Throughout his remarks, Pritzker clarified his deep connection to these issues. As a Ukrainian American Jew whose family fled Russian pogroms, he condemned Trump for “tearing down the Constitution in the name of my ancestors.” And in a clear rebuke of MAGA leaders weaponizing identity, he said, “Do not claim that your authoritarian power grabs are about combating antisemitism. When you destroy social justice, you are disparaging the very foundation of Judaism.”

Pritzker’s Sunday speech built on themes he referenced at the Human Rights Campaign’s annual Los Angeles dinner in March, where he delivered a similarly passionate defense of LGBTQ+ people.

“I have to laugh when I hear the right-wing carry on about the dangers of exposing kids to trans people or same-sex couples,” the billionaire told the HRC crowd. “Because I’m living proof that introducing your kids to the gay agenda might result in them growing up to be governor.”

He added, “I know that there are transgender children right now looking out at this world and wondering if anyone is going to stand up for them and for their simple right to exist. Well, I am. We are. We will.”

HRC’s director of communications, Laurel Powell, praised Pritzker’s New Hampshire speech.

“Gov. Pritzker talks the talk and walks the walk when it comes to LGBTQ+ allyship.
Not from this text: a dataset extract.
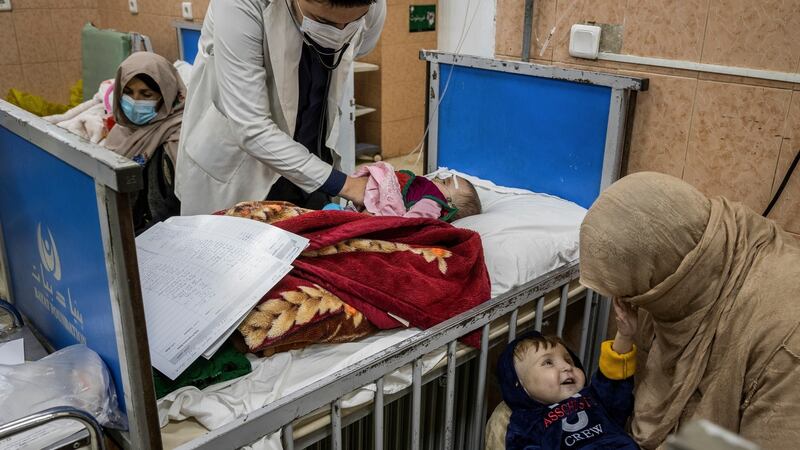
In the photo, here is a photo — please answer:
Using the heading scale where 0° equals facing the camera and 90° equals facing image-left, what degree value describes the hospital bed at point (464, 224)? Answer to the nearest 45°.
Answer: approximately 45°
That’s why we were so excited to welcome him as a speaker at our Los Angeles dinner, where he made an equally fiery defense of our community,” Powell told The Advocate. “We’re lucky to have him and a number of other governors—like [Maine’s] Janet Mills and [Kentucky’s] Andy Beshear—who have been willing to stand up for our community as we face attacks from the MAGA regime.”

At both events, Pritzker invoked the LGBTQ+ community’s legacy of resistance and framed the current political climate as a generational test of moral courage.

“I know that there are transgender children right now looking out at this world and wondering if anyone is going to stand up for them and for their simple right to exist,” he told the LA crowd. “Well, I am. We are. We will.”

For Pritzker, the message is simple: the moment demands urgency and courage, not cautious calculation.

“When the courage of our civic leaders wavers,” he said in New Hampshire. “We should remind them that cowardice always comes at a cost.”